The change is a little abrupt, and not just in tone. Marmee’s narrative doesn’t seem to be so much about developing her own character as hammering home that March’s perspective is unreliable—that a marriage can be made up of misunderstandings and resentment on both sides.  The result? The he said/she said at times feels a little overdone.

Brooks’s prose too at times tips over into the long-winded and dense, when the period could, I think, still be indicated with a lighter touch. Take for instance the following:

‘As I mentally composed these letters, it was inevitable that my mind would turn to the days when it was myself to whom such epistles had been directed. From there, my thoughts travelled in easy stages to the unravelling of my fortune, and to the exigencies of a current situation so threadbare that even my daughters are forced to toil for wages.’

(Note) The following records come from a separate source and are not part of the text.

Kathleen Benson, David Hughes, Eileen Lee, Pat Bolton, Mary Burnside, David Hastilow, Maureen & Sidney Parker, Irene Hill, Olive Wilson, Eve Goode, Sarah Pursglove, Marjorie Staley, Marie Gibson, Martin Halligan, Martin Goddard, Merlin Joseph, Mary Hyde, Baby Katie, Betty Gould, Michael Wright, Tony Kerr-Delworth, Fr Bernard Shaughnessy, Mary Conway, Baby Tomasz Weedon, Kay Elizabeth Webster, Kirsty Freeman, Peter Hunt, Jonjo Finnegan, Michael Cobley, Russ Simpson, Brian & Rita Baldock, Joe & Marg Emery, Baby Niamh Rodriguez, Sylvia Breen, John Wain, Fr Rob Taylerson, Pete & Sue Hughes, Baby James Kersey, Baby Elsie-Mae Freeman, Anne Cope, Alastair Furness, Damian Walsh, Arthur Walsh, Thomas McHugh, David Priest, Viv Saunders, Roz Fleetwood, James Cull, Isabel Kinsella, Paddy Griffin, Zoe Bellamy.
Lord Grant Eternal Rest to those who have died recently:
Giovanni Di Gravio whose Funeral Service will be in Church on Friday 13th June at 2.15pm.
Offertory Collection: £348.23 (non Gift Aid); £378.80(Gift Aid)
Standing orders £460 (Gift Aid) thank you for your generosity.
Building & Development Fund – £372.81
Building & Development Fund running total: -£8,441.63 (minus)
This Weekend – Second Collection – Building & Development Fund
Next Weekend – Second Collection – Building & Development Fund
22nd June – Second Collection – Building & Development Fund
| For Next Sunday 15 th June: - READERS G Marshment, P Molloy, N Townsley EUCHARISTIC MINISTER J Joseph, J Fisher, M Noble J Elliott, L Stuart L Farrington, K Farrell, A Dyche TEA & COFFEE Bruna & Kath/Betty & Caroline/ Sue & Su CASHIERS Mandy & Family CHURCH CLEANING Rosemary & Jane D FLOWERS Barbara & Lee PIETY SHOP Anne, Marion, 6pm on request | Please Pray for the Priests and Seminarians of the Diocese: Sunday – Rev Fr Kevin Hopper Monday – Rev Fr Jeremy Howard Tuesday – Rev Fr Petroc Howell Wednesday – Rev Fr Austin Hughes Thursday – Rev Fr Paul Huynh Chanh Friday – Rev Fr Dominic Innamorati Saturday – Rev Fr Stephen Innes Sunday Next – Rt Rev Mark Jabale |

But these quibbles over construction and execution are minor when compared with the overall genius of what Brooks has done, the scholarship of her research and the compelling nature of the story she has crafted from what was, in Alcott’s novel, an elision.

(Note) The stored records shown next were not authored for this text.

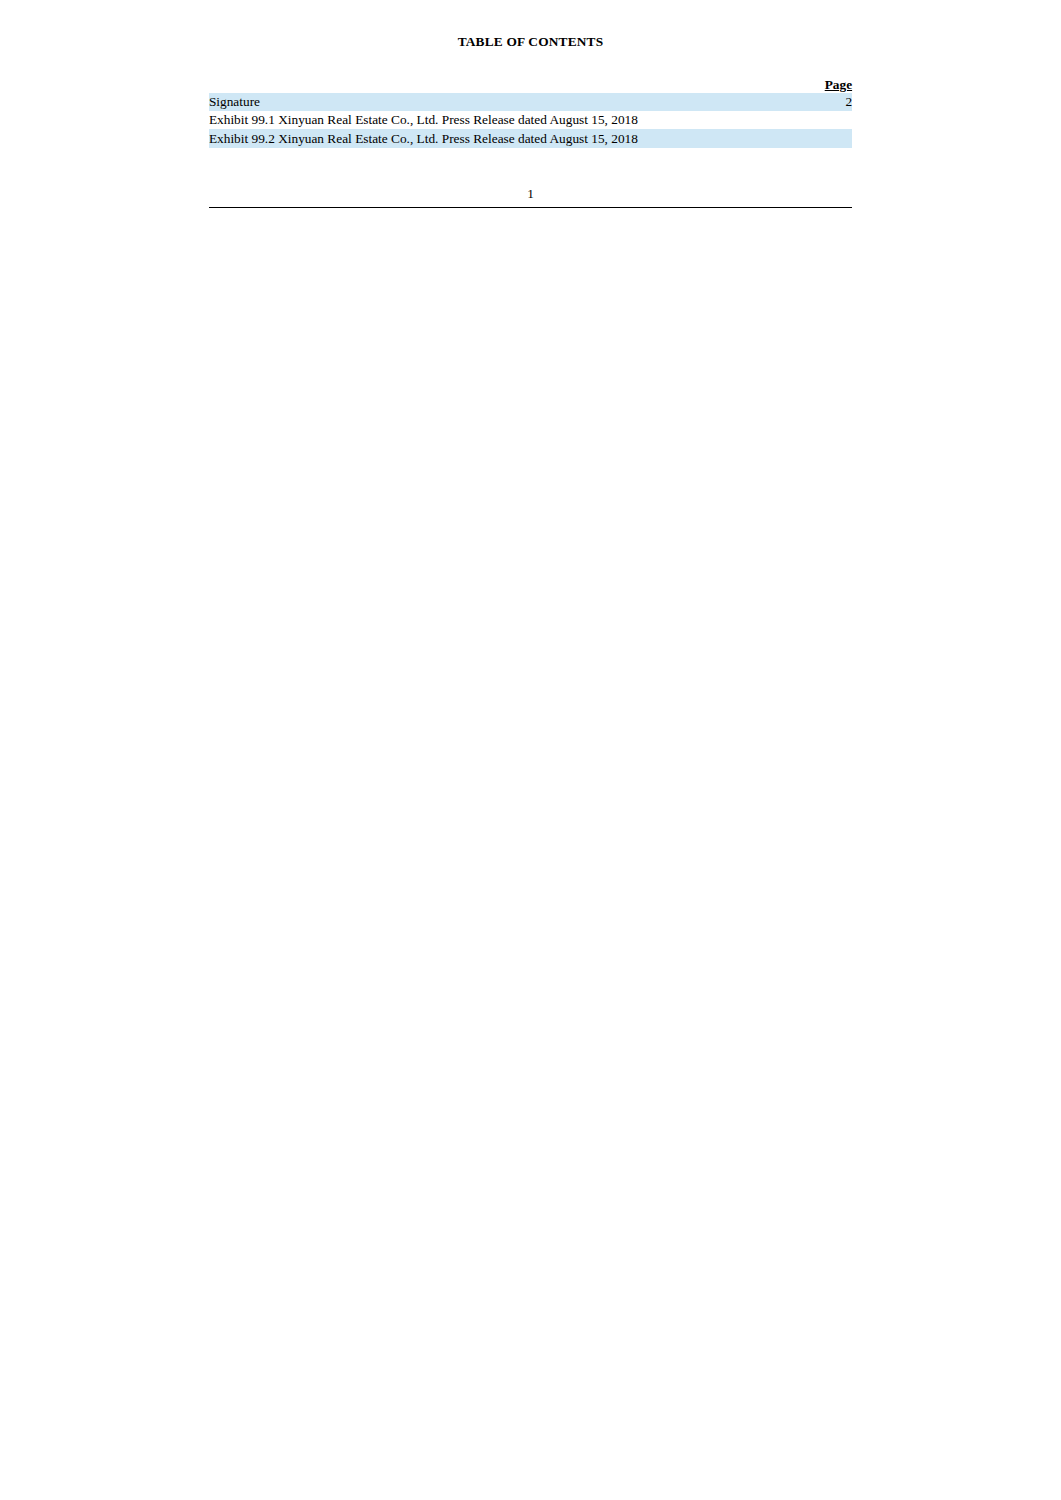TABLE OF CONTENTS
| | Page |
| Signature | 2 |
| Exhibit 99.1 Xinyuan Real Estate Co., Ltd. Press Release dated August 15, 2018 | |
| Exhibit 99.2 Xinyuan Real Estate Co., Ltd. Press Release dated August 15, 2018 | |
1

March doesn’t comfort like the familiar pages of Little Women. At times, it appals and horrifies. But the novels could be read as equally didactic. For Alcott, being a good woman in the nineteenth century was a story of self-improvement and self-sacrifice. For Brooks, being a good man in the nineteenth century seems to involve recognising injustice, but also recognising your own powerlessness to fight it everywhere and that pursuing your ideals could mean you’re doing an injustice to the little women waiting patiently at home.